PROVIDED TEXT =
_____

# KMST Vessel Name Parser

This notebook parses vessel names from Korean Maritime Safety Tribunal (KMST) case titles. It includes:

- Functions to extract vessel names from case titles
- Handling of various vessel name patterns:
  - Vessels with numbers (e.g. "Gwangjeong 8", "No. 203 Wonchangho") 
  - Multiple vessels in "between X and Y" patterns
  - Vessels with type prefixes (e.g. "fishing boat", "ore carrier")
  - Korean vessel names ending in "ho"
- Pandas DataFrame processing of KMST case data


In [2]:
import pandas as pd
import re

In [4]:
def extract_vessel_names(case_name):
    """
    Extracts vessel names from case titles, handling:
    - Vessels with numbers (e.g., "Gwangjeong 8", "No. 203 Wonchangho")
    - Multiple vessels in "between X and Y" or "X and Y" patterns
    - Vessels with type prefixes (e.g., "fishing boat", "ore carrier")
    - Korean vessel names ending in "ho"
    
    Returns a list of vessel names with their associated numbers.
    """
    # List of vessel type indicators
    vessel_types = [
        'fishing vessel', 'fishing boat', 'tugboat', 'motorboat', 'cargo ship',
        'oil tanker', 'bulk carrier', 'chemical carrier', 'passenger ship', 'ferry',
        'ore carrier', 'vessel', 'boat', 'carrier', 'ship'
    ]
    vessel_types_pattern = '|'.join([re.escape(vt) for vt in vessel_types])
    
    # Words that should not be part of vessel names
    stopwords = {
        'incident', 'collision', 'crew', 'injury', 'grounding', 'fire',
        'damage', 'death', 'disappearance', 'of', 'on', 'with', 'the',
        'guitar', 'marine', 'pollution', 'contact', 'sinking'
    }
    
    vessels = []
    
    # Pattern for "between X and Y" or "X and Y" with optional vessel types
    between_pattern = re.compile(
        rf'(?:between\s+)?(?:{vessel_types_pattern}\s+)?([A-Z][A-Za-z\-]+(?:\s+\d+)?)\s+and\s+(?:{vessel_types_pattern}\s+)?([A-Z][A-Za-z\-]+(?:\s+\d+)?)',
        re.IGNORECASE
    )

_____

PROBLEMS TO SOLVE =
**1)** According to the KMST parser notebook, what does the extract_vessel_names function return?
**2)** Print the KMST parser notebook from "# List of vessel" up to and including "vt in vessel_types])".
The lines that come after this point are not needed.

SUPPLIED INFORMATION =
_____

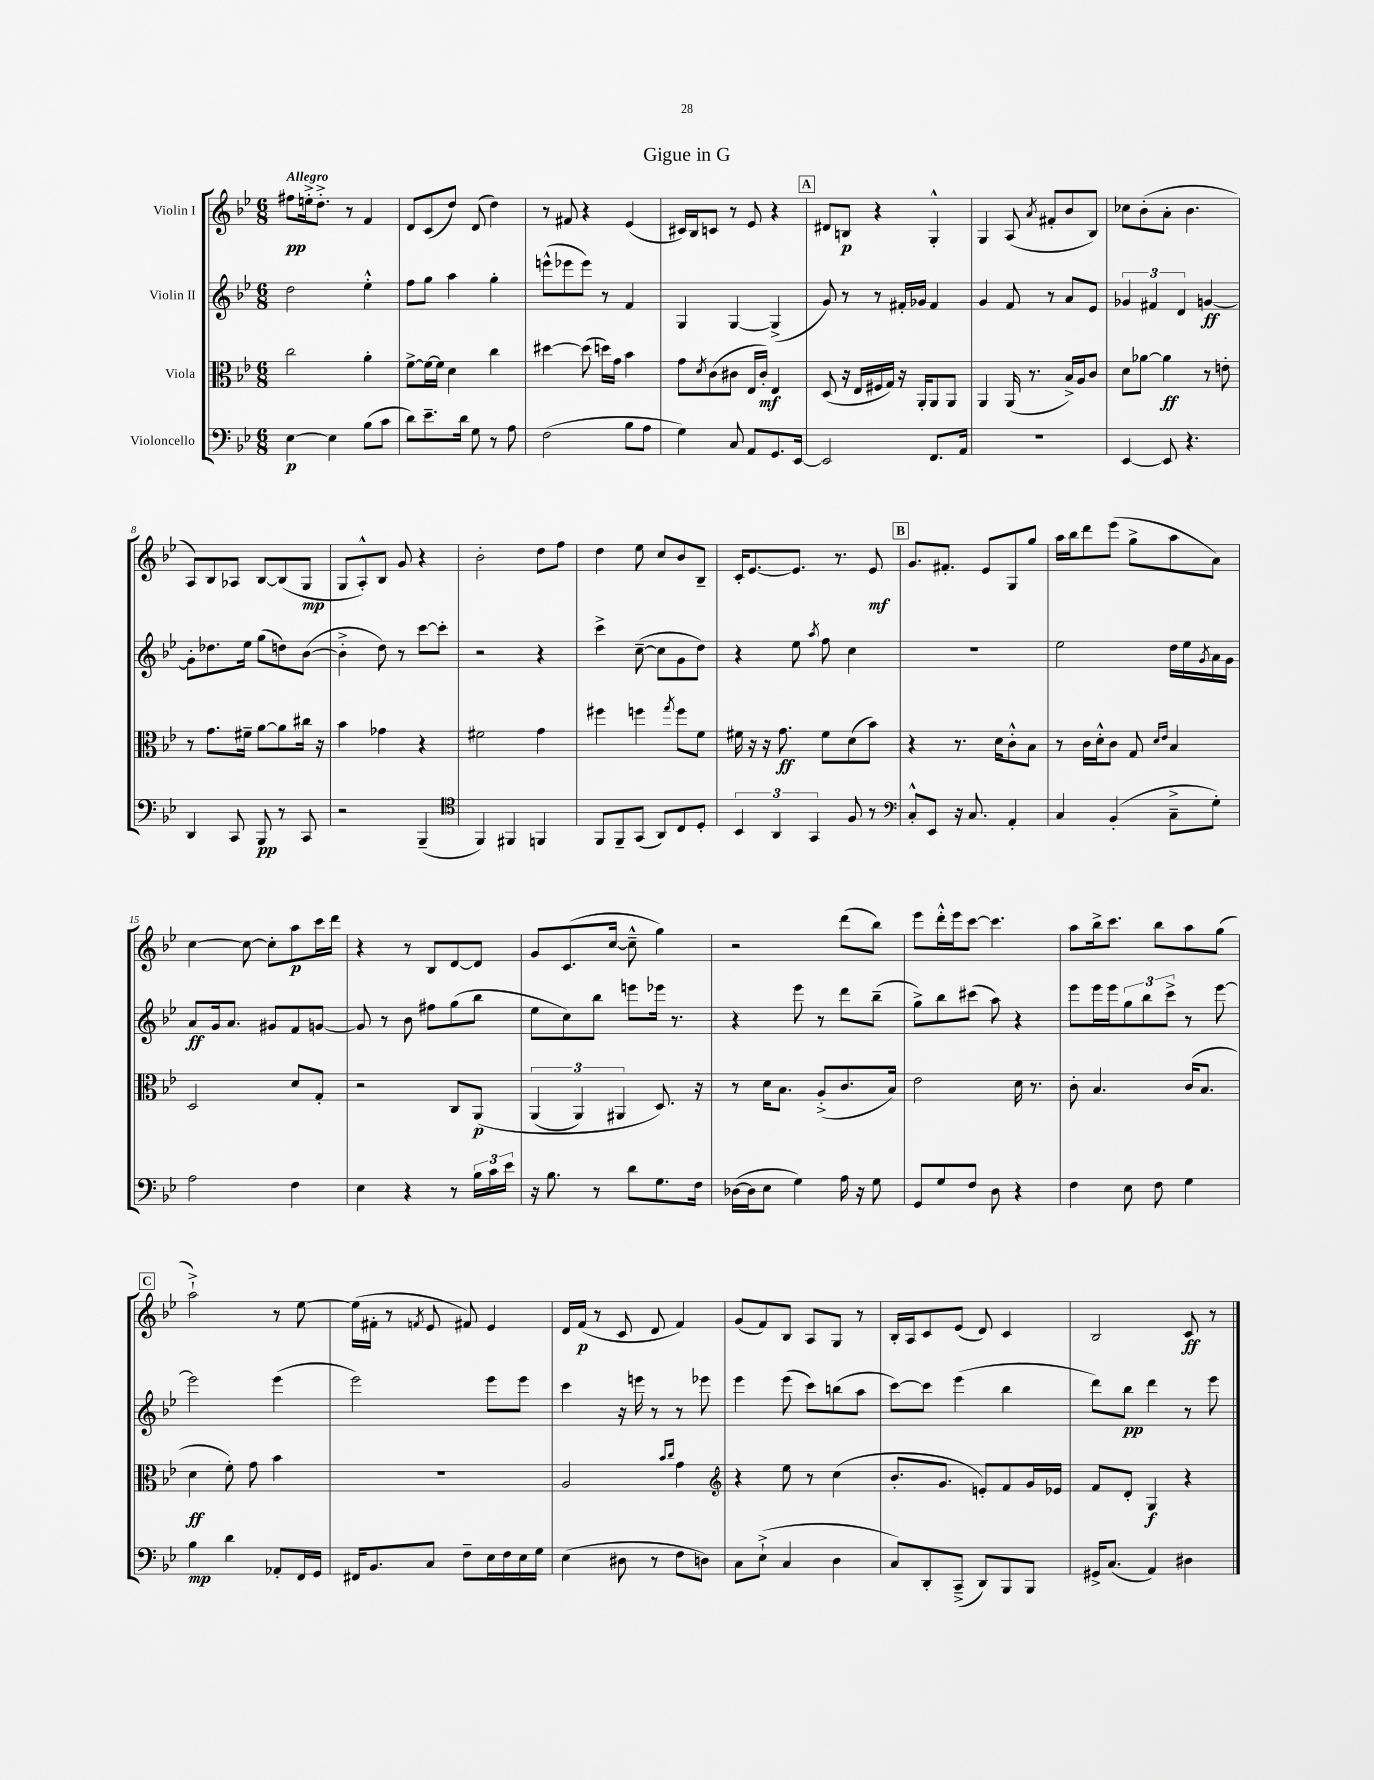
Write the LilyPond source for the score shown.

_____

ANSWERS BY TASK =
**1)** A list of vessel names with their associated numbers.

**2)**
# List of vessel type indicators
    vessel_types = [
        'fishing vessel', 'fishing boat', 'tugboat', 'motorboat', 'cargo ship',
        'oil tanker', 'bulk carrier', 'chemical carrier', 'passenger ship', 'ferry',
        'ore carrier', 'vessel', 'boat', 'carrier', 'ship'
    ]
    vessel_types_pattern = '|'.join([re.escape(vt) for vt in vessel_types])